Tra confronti serrati o nostalgici con figli (tra cui il neonato Mateo, vissuto solo poche ore), moglie, genitori ed ex colleghi giornalisti, Silverio non si fa mancare incursioni nel passato (la guerra tra USA e Messico del 1846-1848) e accenni ai cruciali problemi di oggi (l’immigrazione). Al di sopra di tutto c’è però il suo dignitoso silenzio, il rifiuto di parlare in pubblico degli affari suoi. Indimenticabile infine la scena in cui Silverio torna negli Stati Uniti con la famiglia e il doganiere (di chiara origine messicana) che gli controlla i documenti all’aeroporto gli ricorda impietosamente che quello non è il suo Paese perché lui non è americano.
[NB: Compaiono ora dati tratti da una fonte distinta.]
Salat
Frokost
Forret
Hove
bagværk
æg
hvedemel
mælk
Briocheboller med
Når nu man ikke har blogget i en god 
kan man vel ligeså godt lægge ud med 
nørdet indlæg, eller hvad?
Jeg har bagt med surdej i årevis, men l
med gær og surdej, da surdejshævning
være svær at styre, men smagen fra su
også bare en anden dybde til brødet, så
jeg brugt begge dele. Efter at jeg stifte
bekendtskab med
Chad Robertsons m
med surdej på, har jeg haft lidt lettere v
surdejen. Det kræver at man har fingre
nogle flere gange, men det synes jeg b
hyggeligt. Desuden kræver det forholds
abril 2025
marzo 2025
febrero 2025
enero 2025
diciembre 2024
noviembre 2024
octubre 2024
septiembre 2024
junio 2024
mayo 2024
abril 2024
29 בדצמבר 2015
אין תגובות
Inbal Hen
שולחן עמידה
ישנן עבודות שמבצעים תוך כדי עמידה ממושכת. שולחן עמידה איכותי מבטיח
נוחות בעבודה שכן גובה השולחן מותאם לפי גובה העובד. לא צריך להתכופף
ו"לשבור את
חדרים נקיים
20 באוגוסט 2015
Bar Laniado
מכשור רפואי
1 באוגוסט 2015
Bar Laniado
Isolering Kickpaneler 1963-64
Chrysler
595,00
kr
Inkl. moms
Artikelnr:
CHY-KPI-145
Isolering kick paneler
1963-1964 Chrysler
Bardo si prefigura quindi come un film-fiume personale e sincero, l’amara confessione di un apolide virtuale alla disperata ricerca di un posto nel mondo. Un posto che di certo troverà e dove ambienterà il suo prossimo film. Nell’attesa, godiamoci questo, possibilmente su grande schermo visto che è stato girato in pellicola 65 mm.

Prima al cinema, poi in streaming

Finiti tempi in cui le produzioni Netflix erano visibili soltanto in streaming. Con la fine della pandemia, la piattaforma statunitense ha preso l’abitudine di far uscire in un circuito piuttosto ristretto di sale i propri lungometraggi qualche settimana prima di metterli online. Di recente è stato il caso di Niente di nuovo sul fronte occidentale di Edward Berger e ora sia di Bardo (uscita online il 16 dicembre) sia del Pinocchio di Guillermo del Toro che uscirà il 9 dicembre.